Dans un rayon de soleil / Tillie Walden

Tillie Walden dépeint des personnages attachants, que l’on aime suivre tout au long de cette aventures. Chacun a ses qualités et ses défauts. Mia, notre héroïne, peut-être parfois insolente, têtue et irréfléchie, pourtant elle est aussi très sociable, généreuse, elle accepte les autres, malgré leurs différences. J’ai également apprécié le personnage d’Alma, qui sous ses airs bourrus et autoritaire cache une profonde affection sincère pour ses coéquipiers. J’ai aussi été charmée par le/a mystérieux.se Eliott. Iel est non-binaire, c’est-à-dire qu’iel ne se définit ni comme une fille, ni comme un garçon. Ce personnage n’est cependant pas défini uniquement par cette identité de genre, c’est aussi un protagoniste au passé mystérieux et douloureux que l’on apprend à découvrir au fil du récit.

Dans un rayon de soleil / Tillie Walden


C’est encore un autre point qui me fait adorer cette bande-dessiné, Tillie Walden parvient à intégrer à son odyssée spatiale déjà riche le passé des personnages principaux, sans que cela nuise au rythme du récit. Cela nous permet donc d’avoir une histoire palpitante, sans pour autant avoir des protagonistes au caractère superficiel.

Dans un rayon de soleil / Tillie Walden

L’histoire d’amour entre Mia et Grace m’a également beaucoup touchée, j’ai trouvé cette petite romance très douce, avec en même temps un côté assez dramatique puisque les deux jeunes filles se retrouvent séparées.

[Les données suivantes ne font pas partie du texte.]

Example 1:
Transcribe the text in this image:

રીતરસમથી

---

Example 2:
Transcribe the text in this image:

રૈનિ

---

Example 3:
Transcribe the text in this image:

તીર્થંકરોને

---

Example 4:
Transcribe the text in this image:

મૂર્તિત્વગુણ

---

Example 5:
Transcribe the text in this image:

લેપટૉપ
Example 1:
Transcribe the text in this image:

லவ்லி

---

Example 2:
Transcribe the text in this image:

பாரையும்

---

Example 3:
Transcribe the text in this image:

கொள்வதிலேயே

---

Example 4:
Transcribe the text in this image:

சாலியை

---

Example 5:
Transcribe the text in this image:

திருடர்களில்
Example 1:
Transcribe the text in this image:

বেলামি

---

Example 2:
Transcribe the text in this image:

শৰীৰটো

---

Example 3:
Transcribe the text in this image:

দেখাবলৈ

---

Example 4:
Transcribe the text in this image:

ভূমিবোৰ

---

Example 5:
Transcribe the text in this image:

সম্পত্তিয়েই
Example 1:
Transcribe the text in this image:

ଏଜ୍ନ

Je trouve également que l’auteure traite cette relation avec réalisme, sans en faire quelque chose de trop omniprésent ou de trop niais. En effet, la fin de cette histoire n’est pas malheureuse mais ce n’est pas non plus le happy end classique des comédies romantiques qui peuvent parfois paraître trop parfaites et irréalistes à mon cœur dur de lectrice aigrie.

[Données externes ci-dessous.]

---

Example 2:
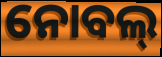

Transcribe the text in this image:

ନୋବଲ୍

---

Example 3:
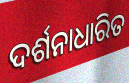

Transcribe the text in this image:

ଦର୍ଶନାଧାରିତ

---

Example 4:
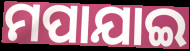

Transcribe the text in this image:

ମପାଯାଇ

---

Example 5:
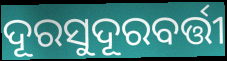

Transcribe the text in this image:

ଦୂରସୁଦୂରବର୍ତ୍ତୀ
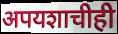
अपयशाचीही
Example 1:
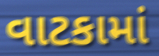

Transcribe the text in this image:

વાટકામાં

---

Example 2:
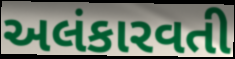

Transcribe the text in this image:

અલંકારવતી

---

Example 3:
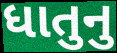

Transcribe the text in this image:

ધાતુનુ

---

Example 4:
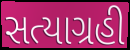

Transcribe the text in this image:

સત્યાગ્રહી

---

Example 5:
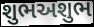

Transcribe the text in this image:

શુભઅશુભ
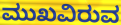
ಮುಖವಿರುವ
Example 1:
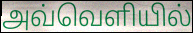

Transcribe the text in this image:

அவ்வெளியில்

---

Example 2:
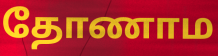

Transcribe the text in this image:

தோணாம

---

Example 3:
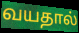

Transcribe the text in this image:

வயதால்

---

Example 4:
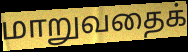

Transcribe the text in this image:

மாறுவதைக்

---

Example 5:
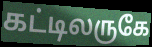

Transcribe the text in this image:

கட்டிலருகே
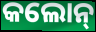
କଲୋନ୍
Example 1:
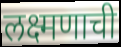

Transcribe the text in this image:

लक्ष्मणाची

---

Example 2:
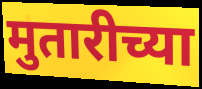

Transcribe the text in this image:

मुतारीच्या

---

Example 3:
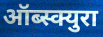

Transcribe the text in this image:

ऑब्स्क्युरा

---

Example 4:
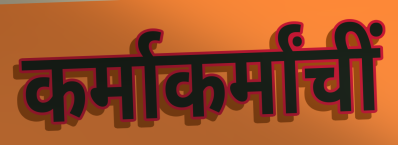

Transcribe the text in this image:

कर्माकर्मांचीं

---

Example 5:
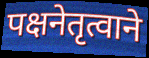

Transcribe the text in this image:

पक्षनेतृत्वाने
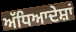
ਅੱਧਿਆਦੇਸ਼ਾਂ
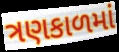
ત્રણકાળમાં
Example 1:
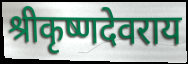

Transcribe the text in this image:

श्रीकृष्णदेवराय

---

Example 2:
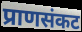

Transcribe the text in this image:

प्राणसंकट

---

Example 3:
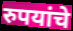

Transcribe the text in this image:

Dans un rayon de soleil / Tillie Walden


Mais le gros point fort de cette BD est les dessins. Nous en avons pour notre argent, l’œuvre de Tillie Walden est énorme, et toutes les planches sont en couleur, ce qui nous offre des cases magnifiques sur chaque page ! L’auteure sait magnifiquement bien jouer avec les couleurs. En effet, lorsque Mia se remémore ses souvenirs de pensionnat, les couleurs sont dans des tons plutôt froids, bleus, noirs et violets foncés, alors que lorsque nous suivons le déroulement actuel des évènements, les couleurs sont plutôt chaudes, dans les tons rouges orangés. Tillie Walden met également beaucoup de détails et soigne les expressions de ses protagonistes.

Dans un rayon de soleil / Tillie Walden


C’est donc une bande-dessiné que je recommande à cent pour cent pour tous les amoureux de science-fiction, d’histoires d’amour, de quête et d’aventures !

Dans un rayon de soleil de Tillie Walden publié chez Gallimard.